((

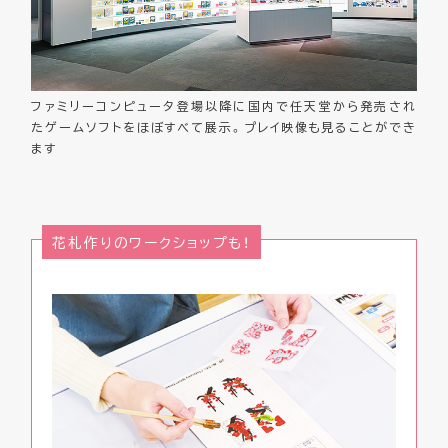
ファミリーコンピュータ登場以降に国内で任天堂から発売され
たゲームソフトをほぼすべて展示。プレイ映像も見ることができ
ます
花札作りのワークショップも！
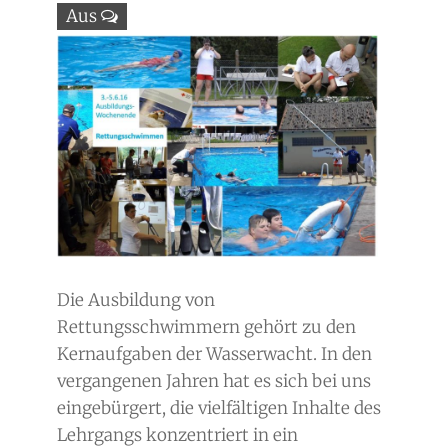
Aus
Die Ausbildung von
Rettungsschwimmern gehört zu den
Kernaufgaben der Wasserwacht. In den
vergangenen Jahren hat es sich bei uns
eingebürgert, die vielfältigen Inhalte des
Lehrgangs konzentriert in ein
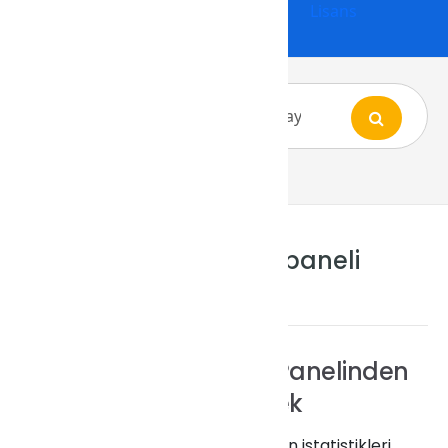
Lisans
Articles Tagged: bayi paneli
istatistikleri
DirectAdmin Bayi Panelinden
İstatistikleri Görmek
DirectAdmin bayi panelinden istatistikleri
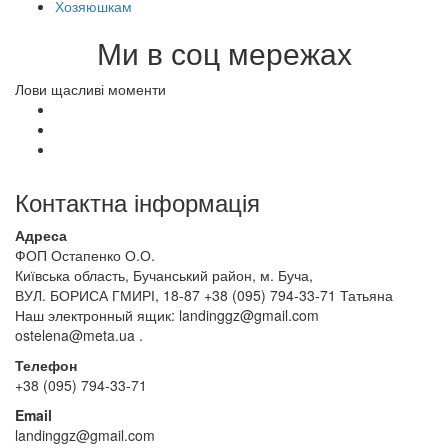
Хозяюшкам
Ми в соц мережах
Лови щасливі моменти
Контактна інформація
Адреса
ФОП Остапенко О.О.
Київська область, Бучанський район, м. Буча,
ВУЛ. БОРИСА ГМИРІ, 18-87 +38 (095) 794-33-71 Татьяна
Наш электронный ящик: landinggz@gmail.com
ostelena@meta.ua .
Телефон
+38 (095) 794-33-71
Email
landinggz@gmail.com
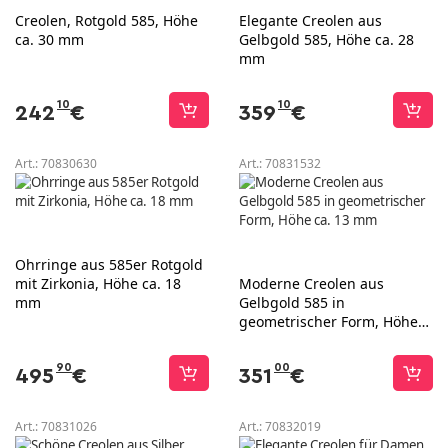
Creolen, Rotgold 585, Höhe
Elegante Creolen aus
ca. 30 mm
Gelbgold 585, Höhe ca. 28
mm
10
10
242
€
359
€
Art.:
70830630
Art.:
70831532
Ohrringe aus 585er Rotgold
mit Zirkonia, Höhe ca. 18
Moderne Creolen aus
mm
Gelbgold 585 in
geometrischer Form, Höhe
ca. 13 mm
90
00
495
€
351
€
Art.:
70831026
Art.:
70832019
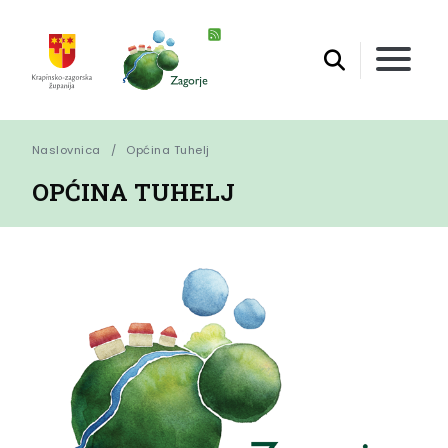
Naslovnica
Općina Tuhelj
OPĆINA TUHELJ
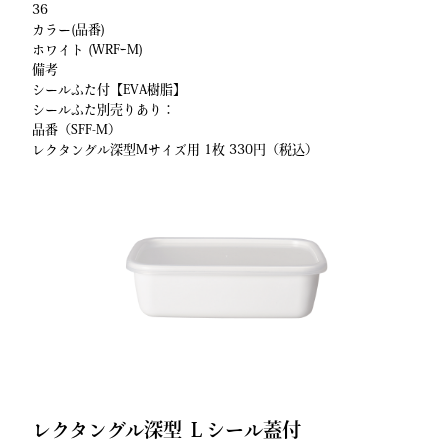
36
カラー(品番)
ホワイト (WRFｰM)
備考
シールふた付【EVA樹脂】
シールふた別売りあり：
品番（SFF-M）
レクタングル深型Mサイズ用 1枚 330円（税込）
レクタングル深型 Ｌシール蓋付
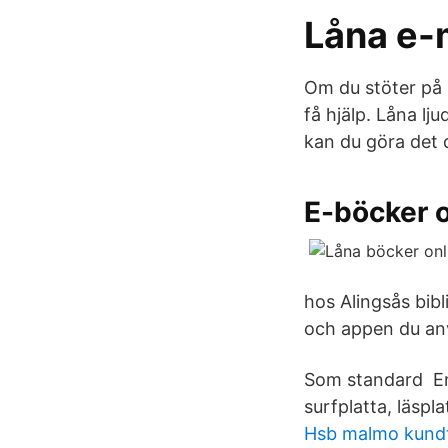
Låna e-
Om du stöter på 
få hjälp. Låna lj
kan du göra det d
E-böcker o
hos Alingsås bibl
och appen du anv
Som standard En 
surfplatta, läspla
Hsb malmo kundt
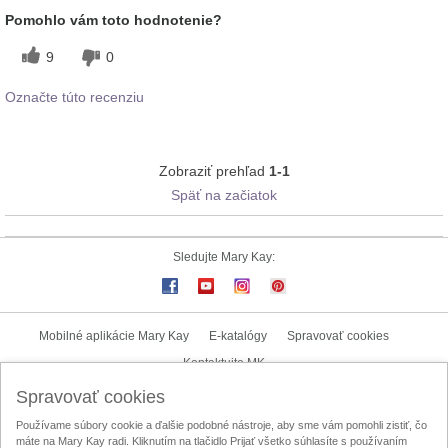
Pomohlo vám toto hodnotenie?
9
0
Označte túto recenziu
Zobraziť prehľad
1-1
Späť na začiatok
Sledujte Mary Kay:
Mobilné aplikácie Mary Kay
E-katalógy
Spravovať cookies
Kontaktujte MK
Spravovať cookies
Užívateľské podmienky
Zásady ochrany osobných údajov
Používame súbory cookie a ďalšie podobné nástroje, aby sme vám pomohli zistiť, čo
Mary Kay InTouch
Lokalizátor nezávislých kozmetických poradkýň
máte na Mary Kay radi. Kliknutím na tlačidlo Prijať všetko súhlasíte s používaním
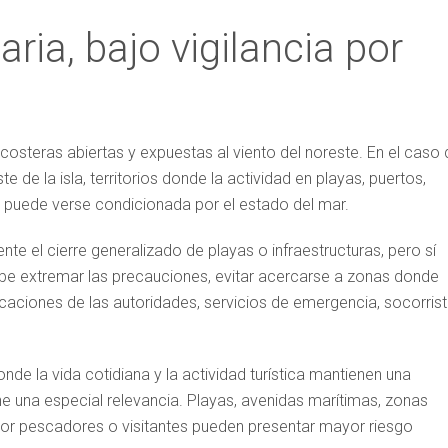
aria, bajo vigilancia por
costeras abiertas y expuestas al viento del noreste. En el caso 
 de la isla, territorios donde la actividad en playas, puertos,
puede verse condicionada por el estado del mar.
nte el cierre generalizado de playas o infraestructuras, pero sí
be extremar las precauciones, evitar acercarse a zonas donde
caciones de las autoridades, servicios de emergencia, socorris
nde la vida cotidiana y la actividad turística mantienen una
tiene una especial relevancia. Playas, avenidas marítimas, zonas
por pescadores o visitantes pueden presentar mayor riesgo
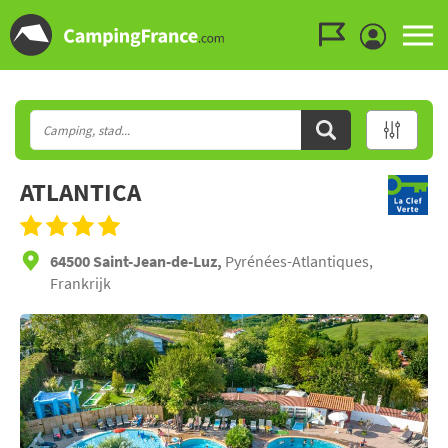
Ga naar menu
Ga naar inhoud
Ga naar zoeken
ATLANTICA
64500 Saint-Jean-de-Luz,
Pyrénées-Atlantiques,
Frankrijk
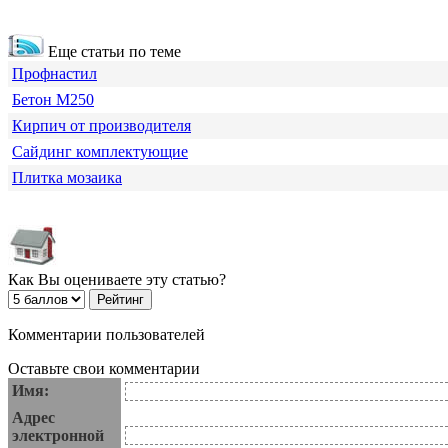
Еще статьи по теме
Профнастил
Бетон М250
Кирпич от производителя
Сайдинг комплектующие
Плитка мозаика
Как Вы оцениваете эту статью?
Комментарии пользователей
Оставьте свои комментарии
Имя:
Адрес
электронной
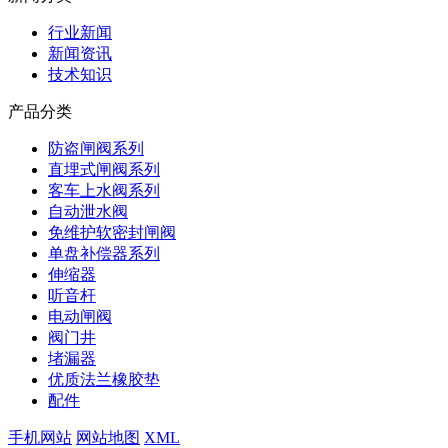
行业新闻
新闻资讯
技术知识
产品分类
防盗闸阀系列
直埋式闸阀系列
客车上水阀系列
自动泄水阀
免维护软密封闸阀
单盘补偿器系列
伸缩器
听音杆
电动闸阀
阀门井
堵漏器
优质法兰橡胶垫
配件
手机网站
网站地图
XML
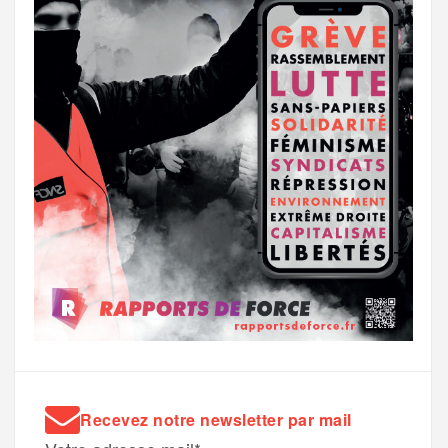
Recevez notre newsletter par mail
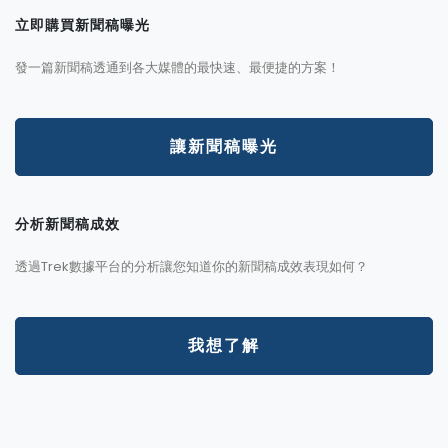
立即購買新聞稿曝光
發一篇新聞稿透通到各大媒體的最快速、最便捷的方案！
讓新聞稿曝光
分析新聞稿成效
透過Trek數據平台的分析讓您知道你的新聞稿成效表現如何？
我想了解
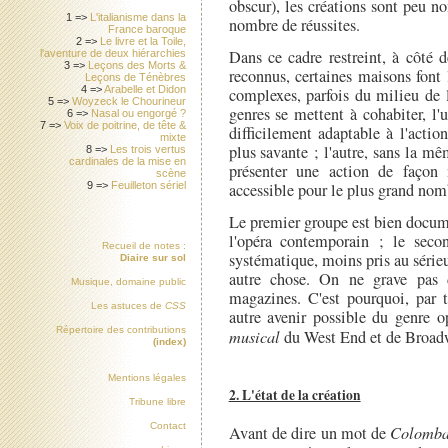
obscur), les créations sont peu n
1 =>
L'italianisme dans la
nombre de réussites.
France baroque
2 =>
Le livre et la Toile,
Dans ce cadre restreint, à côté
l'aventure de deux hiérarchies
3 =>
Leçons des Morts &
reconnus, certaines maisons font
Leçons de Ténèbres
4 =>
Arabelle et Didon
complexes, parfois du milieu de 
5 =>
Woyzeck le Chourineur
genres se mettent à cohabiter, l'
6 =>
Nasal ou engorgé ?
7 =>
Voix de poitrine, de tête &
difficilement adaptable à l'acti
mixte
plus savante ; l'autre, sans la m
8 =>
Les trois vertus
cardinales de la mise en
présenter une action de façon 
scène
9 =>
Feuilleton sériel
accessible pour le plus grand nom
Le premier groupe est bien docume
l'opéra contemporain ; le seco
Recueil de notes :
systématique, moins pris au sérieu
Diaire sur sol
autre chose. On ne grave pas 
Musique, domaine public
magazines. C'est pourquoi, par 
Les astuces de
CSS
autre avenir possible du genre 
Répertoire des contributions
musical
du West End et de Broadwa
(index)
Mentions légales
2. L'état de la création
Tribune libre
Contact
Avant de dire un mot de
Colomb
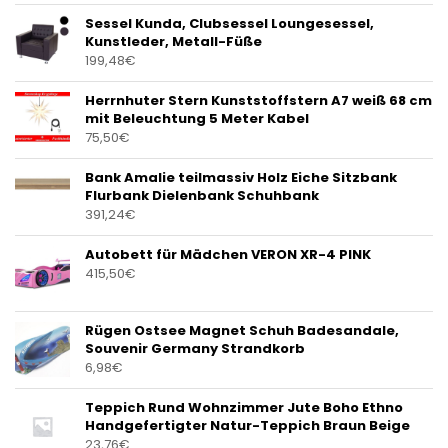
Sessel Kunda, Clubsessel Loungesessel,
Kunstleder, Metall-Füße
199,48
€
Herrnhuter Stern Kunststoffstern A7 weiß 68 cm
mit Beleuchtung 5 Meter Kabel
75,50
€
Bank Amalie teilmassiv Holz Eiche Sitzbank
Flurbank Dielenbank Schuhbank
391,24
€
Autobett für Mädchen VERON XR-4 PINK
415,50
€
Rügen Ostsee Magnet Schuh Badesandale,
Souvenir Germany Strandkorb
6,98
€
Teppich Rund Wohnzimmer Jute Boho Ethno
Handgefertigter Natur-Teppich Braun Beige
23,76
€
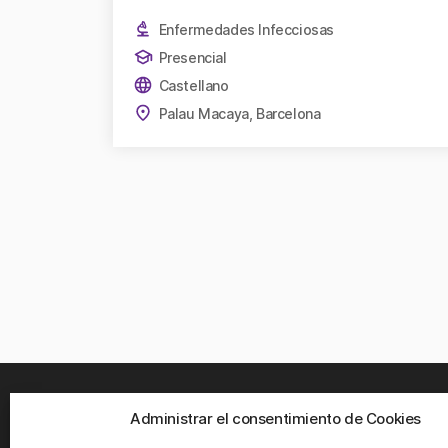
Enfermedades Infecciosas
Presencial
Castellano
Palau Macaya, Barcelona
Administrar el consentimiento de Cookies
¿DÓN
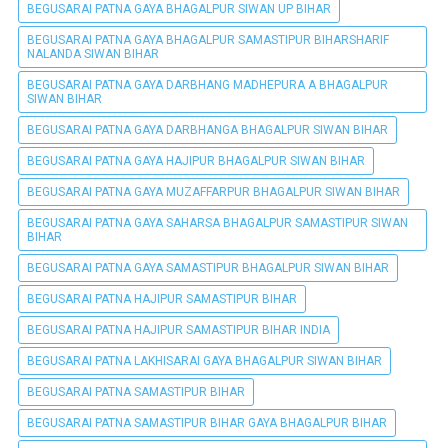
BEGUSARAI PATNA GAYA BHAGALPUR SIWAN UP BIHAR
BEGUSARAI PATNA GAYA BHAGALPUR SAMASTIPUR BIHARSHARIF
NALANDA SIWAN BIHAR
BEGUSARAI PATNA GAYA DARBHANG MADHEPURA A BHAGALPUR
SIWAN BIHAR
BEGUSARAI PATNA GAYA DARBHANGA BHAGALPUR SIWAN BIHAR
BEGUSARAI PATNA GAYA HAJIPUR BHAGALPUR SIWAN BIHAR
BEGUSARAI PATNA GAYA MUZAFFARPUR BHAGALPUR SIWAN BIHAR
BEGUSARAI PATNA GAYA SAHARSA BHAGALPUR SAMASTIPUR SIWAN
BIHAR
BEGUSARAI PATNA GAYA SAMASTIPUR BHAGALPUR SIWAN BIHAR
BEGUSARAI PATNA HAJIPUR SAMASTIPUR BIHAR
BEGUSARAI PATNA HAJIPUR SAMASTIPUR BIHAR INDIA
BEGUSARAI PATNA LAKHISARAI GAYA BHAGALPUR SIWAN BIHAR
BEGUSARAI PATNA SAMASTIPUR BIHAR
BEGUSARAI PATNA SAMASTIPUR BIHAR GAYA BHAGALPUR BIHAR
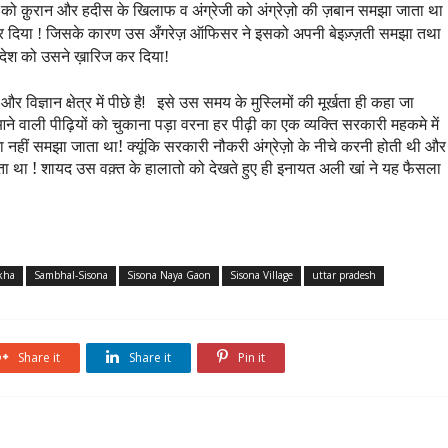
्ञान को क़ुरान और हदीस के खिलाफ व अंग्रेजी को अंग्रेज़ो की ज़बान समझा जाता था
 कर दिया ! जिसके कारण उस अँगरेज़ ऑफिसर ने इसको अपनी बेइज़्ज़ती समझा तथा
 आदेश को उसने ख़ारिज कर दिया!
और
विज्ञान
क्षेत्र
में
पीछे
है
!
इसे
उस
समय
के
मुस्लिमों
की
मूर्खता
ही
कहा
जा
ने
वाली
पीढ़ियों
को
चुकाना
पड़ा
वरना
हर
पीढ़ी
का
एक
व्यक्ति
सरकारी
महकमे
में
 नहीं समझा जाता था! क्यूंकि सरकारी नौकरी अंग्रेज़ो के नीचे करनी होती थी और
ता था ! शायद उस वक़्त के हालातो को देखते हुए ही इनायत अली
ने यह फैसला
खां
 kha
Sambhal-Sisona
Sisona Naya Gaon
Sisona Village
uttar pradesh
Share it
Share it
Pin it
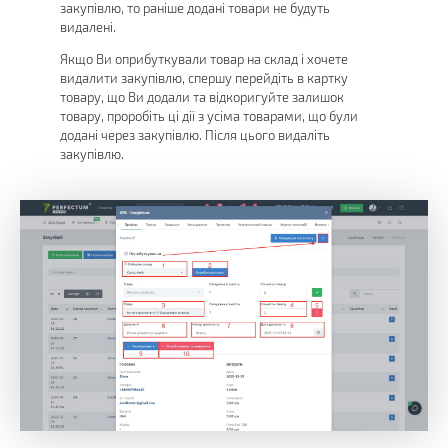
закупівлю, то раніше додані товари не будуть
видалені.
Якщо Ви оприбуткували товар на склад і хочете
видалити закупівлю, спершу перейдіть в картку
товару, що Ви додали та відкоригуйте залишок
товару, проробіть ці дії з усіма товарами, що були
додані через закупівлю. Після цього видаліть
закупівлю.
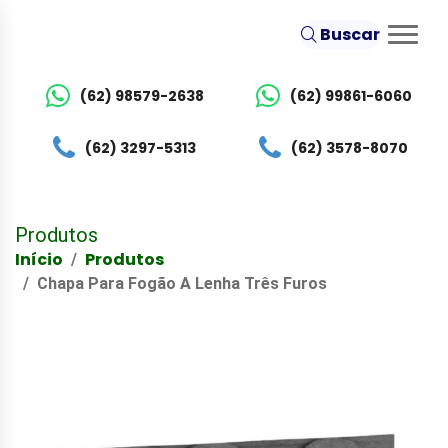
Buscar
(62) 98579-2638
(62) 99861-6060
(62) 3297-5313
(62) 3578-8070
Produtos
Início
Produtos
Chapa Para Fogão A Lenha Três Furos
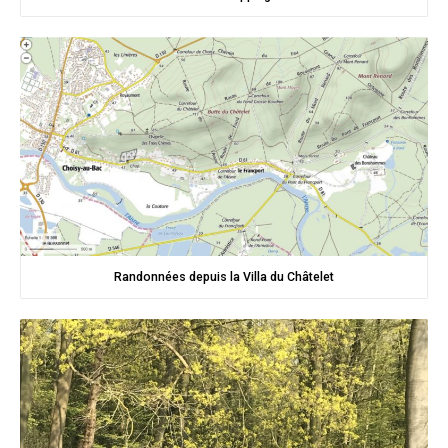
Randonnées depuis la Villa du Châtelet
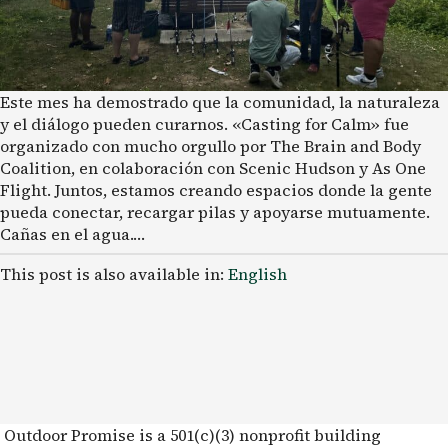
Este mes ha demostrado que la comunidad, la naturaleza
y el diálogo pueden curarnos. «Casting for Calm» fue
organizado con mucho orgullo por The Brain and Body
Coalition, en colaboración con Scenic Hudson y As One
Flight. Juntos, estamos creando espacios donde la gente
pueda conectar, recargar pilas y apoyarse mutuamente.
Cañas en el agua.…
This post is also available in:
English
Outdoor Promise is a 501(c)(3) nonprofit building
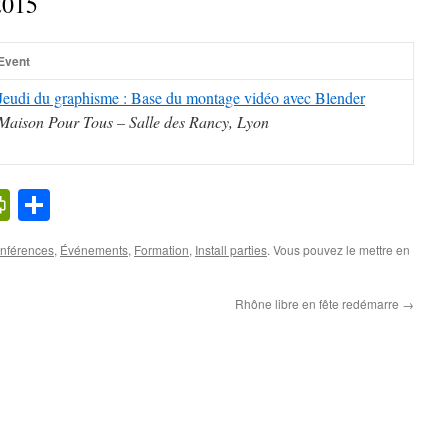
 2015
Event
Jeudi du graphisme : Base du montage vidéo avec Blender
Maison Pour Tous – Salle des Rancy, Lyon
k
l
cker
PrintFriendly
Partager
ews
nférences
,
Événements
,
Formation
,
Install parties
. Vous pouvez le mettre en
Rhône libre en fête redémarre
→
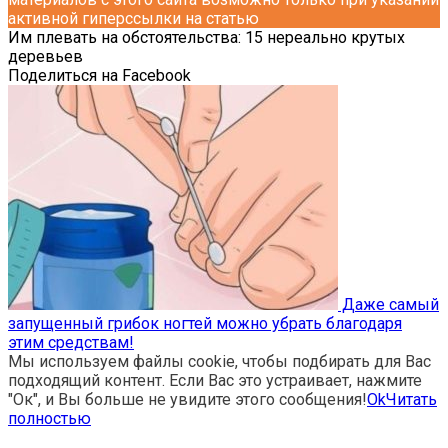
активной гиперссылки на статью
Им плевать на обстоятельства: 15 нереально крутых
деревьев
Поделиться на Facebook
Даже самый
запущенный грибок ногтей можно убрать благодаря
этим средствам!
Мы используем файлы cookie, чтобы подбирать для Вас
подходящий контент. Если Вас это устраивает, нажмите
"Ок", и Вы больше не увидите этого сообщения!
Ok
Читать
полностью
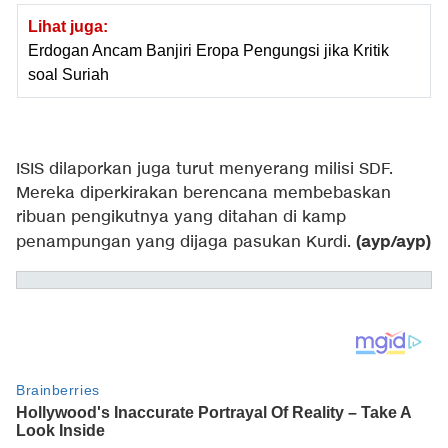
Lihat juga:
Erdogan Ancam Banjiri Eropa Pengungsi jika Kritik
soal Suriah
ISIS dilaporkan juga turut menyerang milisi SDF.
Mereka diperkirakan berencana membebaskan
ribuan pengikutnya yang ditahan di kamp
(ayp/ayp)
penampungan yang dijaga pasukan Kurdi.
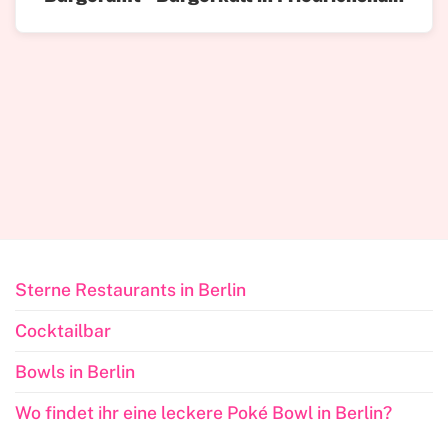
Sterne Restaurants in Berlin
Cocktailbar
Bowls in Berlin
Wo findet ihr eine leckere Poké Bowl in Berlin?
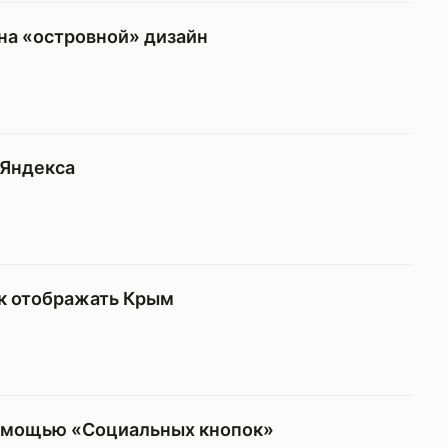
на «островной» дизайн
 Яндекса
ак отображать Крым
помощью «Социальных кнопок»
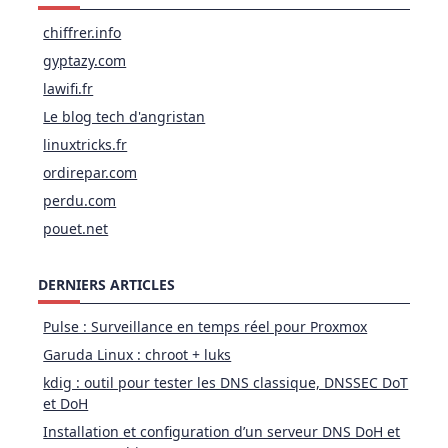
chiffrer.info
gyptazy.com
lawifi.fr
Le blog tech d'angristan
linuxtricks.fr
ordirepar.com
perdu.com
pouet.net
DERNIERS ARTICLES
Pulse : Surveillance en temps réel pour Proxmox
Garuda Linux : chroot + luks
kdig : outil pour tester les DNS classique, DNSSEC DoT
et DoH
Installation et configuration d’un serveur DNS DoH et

))

## WHAT YOU ARE ASKED TO DO
Rewrite the data from the line containing "закупівлю, то раніше додані товари не будуть" down to the line containing "Outdoor Promise is", changing "comunidad" to "sociedad" and leaving everything else as it is. Omit the pictures from your answer.

## EXERCISE SOLUTION
закупівлю, то раніше додані товари не будуть
видалені.
Якщо Ви оприбуткували товар на склад і хочете
видалити закупівлю, спершу перейдіть в картку
товару, що Ви додали та відкоригуйте залишок
товару, проробіть ці дії з усіма товарами, що були
додані через закупівлю. Після цього видаліть
закупівлю.
Buscar
(62) 98579-2638
(62) 99861-6060
(62) 3297-5313
(62) 3578-8070
Produtos
Início
Produtos
Chapa Para Fogão A Lenha Três Furos
Randonnées depuis la Villa du Châtelet
Este mes ha demostrado que la sociedad, la naturaleza
y el diálogo pueden curarnos. «Casting for Calm» fue
organizado con mucho orgullo por The Brain and Body
Coalition, en colaboración con Scenic Hudson y As One
Flight. Juntos, estamos creando espacios donde la gente
pueda conectar, recargar pilas y apoyarse mutuamente.
Cañas en el agua.…
This post is also available in:
English
Outdoor Promise is a 501(c)(3) nonprofit building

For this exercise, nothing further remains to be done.